O FILME DE STANLEY KUBRICK (1962)
But I guess that's just the way things are»
Apresentado pela primeira vez no Festival de Veneza de 1962 (onde concorreu ao Leão de Ouro), “Lolita” começou por não atraír o grande público, devido sobretudo ao inevitável paralelo entre o filme e o livro, comparação sem grande significado que no entanto perdura até aos nossos dias. Tendo em conta o global desinteresse fílmico de Kubrick pelos problemas da sentimentalidade amorosa, é bastante evidente e significativo o motivo da escolha: o romance de Nabokov desenvolve com ofuscante clareza aquele que é o tema dos temas kubrickiano, aquele a partir do qual se produzem todos os seus filmes: a obsessão. O facto de Kubrick apostar muito mais no lado subjectivo dessa obsessão, por oposição ao seu objecto físico, ou seja, ao corpo adolescente de Lolita (Sue Lyon) evidencia já o afastamento do conteúdo do romance, enquadrando-se todo o filme numa atmosfera onírica, onde a subtileza é a nota dominante das relações entre Humbert (James Mason, num dos grandes papeis da sua carreira) e as pessoas à sua volta. A relação “normal” entre homem e mulher sempre primou pela ausência no cinema de Kubrick, e esta “Lolita” é um bom exemplo disso. A paixão de Humbert situa-se num plano acima do erotismo e da permissividade, indiferente à idade da “ninfa”, e enquadrando-se num desvio à norma social institucionalizada. É uma espécie de agonia amorosa (que faz lembrar o “Amor-Louco” de Breton), uma exaltação profundamente maior do que aquela que a imaginação pode criar.
Magistralmente interpretada por Shelley Winters, Charlotte Haze, a mãe de Lolita, é o polo atractivo de toda a aversão de Humbert pelos estereotipos presentes no modo de vida americano dos anos 50. Mas enquanto Nabokov não vai além de um certo sarcasmo no modo como descreve essa sociedade, Kubrick apodera-se da figura de Charlotte (e de todos os preconceitos pequeno-burgueses que ela representa) para dar mais ênfase ao tormento de Humbert. Será nesse ambiente de desejos recalcados que o professor se deixará subjugar pela jovem teenager, iniciando o percurso sem retorno que o conduzirá à solidão e à mais negra decrepitude moral. Já as diversas máscaras de Clare Quilty (espantoso Peter Sellers) estão inteiramente na órbita do imaginário repressivo-depressivo de Humbert. As múltiplas aparições de Sellers-Quilty são física e verbalmente grotescas, espelhando toda a culpabilidade de Humbert, e conferindo o peso da realidade e uma dimensão concreta ao delírio da perseguição de que Humbert é vítima. Digamos, para simplificar, que Quilty representa o lado transgressor de Humbert, a materialização dos seus mais secretos desejos.

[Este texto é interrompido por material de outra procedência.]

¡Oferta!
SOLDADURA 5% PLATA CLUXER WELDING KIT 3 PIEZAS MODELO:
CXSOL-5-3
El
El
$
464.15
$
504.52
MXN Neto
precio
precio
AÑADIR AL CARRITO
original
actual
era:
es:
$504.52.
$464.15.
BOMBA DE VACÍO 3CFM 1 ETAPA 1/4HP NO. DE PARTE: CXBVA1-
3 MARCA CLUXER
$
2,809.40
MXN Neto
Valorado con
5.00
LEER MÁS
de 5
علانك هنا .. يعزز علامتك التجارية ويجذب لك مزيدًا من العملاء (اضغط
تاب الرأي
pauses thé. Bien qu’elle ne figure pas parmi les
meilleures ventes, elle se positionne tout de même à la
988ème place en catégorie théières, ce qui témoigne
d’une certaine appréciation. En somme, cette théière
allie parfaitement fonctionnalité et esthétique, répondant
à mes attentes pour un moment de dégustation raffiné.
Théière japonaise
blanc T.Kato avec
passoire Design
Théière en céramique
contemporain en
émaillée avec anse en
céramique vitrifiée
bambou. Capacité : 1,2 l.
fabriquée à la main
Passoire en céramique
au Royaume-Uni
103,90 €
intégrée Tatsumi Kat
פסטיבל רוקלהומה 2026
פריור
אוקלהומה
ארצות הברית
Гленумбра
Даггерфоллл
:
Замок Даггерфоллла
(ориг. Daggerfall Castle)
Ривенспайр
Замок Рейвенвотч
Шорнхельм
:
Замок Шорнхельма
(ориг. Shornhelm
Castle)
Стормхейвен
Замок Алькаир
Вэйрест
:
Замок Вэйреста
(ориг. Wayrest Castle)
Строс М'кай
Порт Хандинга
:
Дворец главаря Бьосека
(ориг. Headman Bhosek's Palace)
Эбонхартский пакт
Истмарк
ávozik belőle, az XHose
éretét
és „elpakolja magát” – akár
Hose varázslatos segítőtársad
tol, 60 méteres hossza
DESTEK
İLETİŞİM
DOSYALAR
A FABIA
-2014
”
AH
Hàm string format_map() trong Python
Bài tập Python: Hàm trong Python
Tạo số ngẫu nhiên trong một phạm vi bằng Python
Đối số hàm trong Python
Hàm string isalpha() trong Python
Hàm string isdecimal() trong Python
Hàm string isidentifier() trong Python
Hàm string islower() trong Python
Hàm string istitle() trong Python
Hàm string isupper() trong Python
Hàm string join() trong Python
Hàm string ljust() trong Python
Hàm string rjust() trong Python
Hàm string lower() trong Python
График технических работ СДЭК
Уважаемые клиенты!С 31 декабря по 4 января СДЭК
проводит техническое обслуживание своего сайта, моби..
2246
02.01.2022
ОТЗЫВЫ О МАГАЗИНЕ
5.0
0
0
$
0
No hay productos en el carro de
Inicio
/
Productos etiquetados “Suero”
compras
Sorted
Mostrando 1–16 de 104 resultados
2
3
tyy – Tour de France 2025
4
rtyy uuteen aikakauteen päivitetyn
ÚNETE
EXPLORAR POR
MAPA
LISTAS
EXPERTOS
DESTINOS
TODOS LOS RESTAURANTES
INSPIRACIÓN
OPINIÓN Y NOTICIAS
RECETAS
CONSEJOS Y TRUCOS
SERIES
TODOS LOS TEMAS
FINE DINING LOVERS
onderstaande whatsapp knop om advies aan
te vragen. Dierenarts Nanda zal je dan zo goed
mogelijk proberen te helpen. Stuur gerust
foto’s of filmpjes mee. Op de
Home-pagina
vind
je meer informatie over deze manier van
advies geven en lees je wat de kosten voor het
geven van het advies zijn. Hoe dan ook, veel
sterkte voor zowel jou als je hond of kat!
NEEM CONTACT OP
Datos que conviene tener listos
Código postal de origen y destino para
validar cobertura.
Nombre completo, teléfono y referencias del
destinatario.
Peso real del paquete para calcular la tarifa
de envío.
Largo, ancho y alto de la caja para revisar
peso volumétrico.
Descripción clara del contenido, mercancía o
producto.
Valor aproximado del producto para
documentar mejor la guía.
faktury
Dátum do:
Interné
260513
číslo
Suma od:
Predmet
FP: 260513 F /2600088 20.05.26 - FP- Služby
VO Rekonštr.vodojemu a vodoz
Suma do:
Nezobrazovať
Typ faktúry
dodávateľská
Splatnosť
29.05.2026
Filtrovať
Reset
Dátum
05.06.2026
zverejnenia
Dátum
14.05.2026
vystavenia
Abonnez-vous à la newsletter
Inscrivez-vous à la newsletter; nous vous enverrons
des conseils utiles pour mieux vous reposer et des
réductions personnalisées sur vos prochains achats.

Uma das razões de Kubrick ter escolhido Sue Lyon (de entre cerca de 800 candidatas) teve a ver com o tamanho dos seios da jovem actriz, para evitar que a personagem denotasse a pouca idade com que Nabokov a descrevera no livro (12 anos). Além disso, Kubrick teve o cuidado de acrescentar dois anos à sua Lolita (Sue Lyon também tinha a mesma idade - 14 anos - na altura da rodagem), de modo a aproximá-la mais da adolescência e evitar ao máximo a conotação do filme com o universo pedófilo (estigma do qual no entanto não se viria a livrar). O filme de Kubrick é considerado ainda hoje como um objecto estranho na sua filmografia. Mas só poderá estar convicto dessa opinião quem passar por “Lolita” apenas um olhar apressado e superficial. Na verdade, todos os temas caros ao realizador estão já contidos nesta adaptação da obra de Nabokov. O argumento, da autoria do próprio escritor, mas substancialmente alterado por Kubrick (sobretudo no carácter de Peter Sellers, Clare Quilty, que no livro não tem a importância central com que aparece no filme, até a própria Lolita passou de morena a loura) viria a ser nomeado para o Oscar da Academia, mas seriam os Globos de Ouro a perspectivarem o essencial do filme, ao fazerem recaír quatro nomeações sobre o realizador e os três actores (Mason, Winters e Sellers) que foram os principais responsáveis pela envergadura e longevidade da obra.